[RFC] Update RFC Process

Current Status

The current RFC process is nominally documented within the TVM Community Committer Guide. The current guide states that when planning a contribution, “after an in-person discussion, send a summary to public channels (as an RFC or a discuss thread).” The current process the community has adopted for RFCs is to post a thread to the TVM Discuss forums, engage in community discussion, reach lazy consensus, and possibly file a tracking issue.

Proposed Solution

The RFC proposes to formalize the RFC process, making each step of the process and desired outcome clear. The RFC motivation and process is described below. The process is intended to provide a consistent mechanism for introducing new features and major changes to TVM, giving all stakeholders a clear and confident view of the direction TVM is evolving in.

What is an RFC?

An RFC is a “Request for Change” to the TVM project. It is a design document that describes a new feature, enhancement, or process to the TVM project. RFCs should be the primary mechanism for proposing major features and changes. The author of the RFC is responsible for the discussion of the change, and for organizing the work around it. RFCs are text files that serve as history and documentation of features.

Who is the audience for RFCs?

The primary audience of RFCs is the TVM development community. They serve as a guide for the design and implementation of features during and after their development. A secondary audience is general users and developers who are interested in how and why a feature was designed and implemented.

RFC Workflow

  • Discussion
    • During the discussion phase, a need or issue is brought to the discussion forum. During this phase, the developer and user community can discuss the need for and requirements of the RFC
  • Pull Request
    • After or concurrent with the conversation on the discussion forum, a pull request is sent up with the formal RFC. The RFC should include the authors, current project status, proposed solution, timeline for delivery, and criteria for completion. Discussion about the details of the RFC can continue in the pull request. There are two options for how to manage official RFS in the git repository:
      • RO: The PR shall be made against the official Apache TVM repository against the docs/rfc/active directory.
      • R1: The PR shall be made against a new RFC repository for TVM.

(Exercise goal) Reproduce word for word the passage of the RFC process proposal starting at "What is an RFC?" and ending at "audience for RFCs?".

(Extracted material)
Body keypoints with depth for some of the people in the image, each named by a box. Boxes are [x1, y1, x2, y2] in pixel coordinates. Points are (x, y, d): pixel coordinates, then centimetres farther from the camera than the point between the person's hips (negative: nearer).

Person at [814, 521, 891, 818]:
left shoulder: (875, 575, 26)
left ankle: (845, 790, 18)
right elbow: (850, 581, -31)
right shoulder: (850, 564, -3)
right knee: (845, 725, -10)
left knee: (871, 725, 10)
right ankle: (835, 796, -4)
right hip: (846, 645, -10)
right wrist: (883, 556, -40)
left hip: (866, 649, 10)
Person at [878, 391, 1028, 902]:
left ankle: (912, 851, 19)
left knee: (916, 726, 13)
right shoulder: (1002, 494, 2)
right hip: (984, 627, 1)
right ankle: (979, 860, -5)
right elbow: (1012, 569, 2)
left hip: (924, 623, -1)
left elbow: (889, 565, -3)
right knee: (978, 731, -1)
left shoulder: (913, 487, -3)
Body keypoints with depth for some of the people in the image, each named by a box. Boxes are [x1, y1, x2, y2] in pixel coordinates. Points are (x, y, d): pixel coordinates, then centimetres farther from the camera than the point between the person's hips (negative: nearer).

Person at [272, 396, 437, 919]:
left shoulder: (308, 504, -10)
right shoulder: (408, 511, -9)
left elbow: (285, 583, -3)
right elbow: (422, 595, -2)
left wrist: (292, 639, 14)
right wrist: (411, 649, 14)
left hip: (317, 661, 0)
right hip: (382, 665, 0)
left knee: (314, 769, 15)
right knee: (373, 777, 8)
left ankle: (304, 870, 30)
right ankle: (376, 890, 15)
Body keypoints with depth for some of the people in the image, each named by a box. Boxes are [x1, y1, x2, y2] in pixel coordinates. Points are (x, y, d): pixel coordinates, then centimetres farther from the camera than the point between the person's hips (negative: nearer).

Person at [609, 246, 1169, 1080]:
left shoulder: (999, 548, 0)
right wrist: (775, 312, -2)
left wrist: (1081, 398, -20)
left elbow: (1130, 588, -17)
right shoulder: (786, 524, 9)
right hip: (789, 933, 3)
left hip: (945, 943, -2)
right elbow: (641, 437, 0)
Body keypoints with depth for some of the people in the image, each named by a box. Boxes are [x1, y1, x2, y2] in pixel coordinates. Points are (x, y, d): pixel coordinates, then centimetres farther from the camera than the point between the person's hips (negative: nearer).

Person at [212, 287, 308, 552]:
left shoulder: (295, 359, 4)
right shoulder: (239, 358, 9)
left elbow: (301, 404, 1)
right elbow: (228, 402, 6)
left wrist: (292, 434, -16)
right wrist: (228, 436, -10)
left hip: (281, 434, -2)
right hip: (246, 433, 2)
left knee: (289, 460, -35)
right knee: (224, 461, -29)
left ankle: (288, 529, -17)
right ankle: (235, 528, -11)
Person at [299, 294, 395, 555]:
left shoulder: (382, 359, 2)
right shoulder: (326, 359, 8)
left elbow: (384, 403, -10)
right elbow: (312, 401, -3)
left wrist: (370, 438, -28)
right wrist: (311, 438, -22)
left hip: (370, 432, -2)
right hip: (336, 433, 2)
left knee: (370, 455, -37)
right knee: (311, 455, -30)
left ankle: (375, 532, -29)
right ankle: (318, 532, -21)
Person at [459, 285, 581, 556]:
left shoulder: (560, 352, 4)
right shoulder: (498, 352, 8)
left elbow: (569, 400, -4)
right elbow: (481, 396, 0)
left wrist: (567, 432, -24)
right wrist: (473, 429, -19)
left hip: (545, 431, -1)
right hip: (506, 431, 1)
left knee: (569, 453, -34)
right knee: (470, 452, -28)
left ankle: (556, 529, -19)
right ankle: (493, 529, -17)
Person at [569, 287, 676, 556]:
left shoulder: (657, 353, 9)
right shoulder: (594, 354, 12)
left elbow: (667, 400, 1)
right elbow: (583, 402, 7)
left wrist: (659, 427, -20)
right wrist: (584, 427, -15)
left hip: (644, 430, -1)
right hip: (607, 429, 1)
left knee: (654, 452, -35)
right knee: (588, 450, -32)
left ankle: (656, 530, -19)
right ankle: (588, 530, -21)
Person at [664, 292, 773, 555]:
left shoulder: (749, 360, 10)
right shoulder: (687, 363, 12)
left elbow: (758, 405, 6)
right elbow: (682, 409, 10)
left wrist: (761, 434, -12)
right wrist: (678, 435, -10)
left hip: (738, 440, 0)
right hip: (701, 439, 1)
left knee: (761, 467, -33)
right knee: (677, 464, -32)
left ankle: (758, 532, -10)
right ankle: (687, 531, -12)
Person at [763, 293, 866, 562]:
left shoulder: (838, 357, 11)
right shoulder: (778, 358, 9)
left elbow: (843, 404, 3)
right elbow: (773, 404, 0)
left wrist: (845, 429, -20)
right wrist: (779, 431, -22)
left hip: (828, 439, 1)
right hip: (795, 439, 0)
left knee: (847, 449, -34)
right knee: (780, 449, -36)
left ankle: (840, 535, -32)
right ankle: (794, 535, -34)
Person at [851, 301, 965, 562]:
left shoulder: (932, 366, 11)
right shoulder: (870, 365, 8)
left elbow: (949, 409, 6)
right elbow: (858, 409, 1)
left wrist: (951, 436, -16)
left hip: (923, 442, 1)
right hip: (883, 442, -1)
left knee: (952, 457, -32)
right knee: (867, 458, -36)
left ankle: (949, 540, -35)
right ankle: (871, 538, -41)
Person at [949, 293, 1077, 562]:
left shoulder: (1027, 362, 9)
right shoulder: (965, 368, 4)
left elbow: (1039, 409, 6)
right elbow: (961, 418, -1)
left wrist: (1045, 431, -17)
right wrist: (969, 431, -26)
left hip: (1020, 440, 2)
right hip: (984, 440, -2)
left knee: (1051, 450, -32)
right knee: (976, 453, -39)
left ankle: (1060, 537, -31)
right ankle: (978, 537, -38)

(Written solution)
What is an RFC?

An RFC is a “Request for Change” to the TVM project. It is a design document that describes a new feature, enhancement, or process to the TVM project. RFCs should be the primary mechanism for proposing major features and changes. The author of the RFC is responsible for the discussion of the change, and for organizing the work around it. RFCs are text files that serve as history and documentation of features.

Who is the audience for RFCs?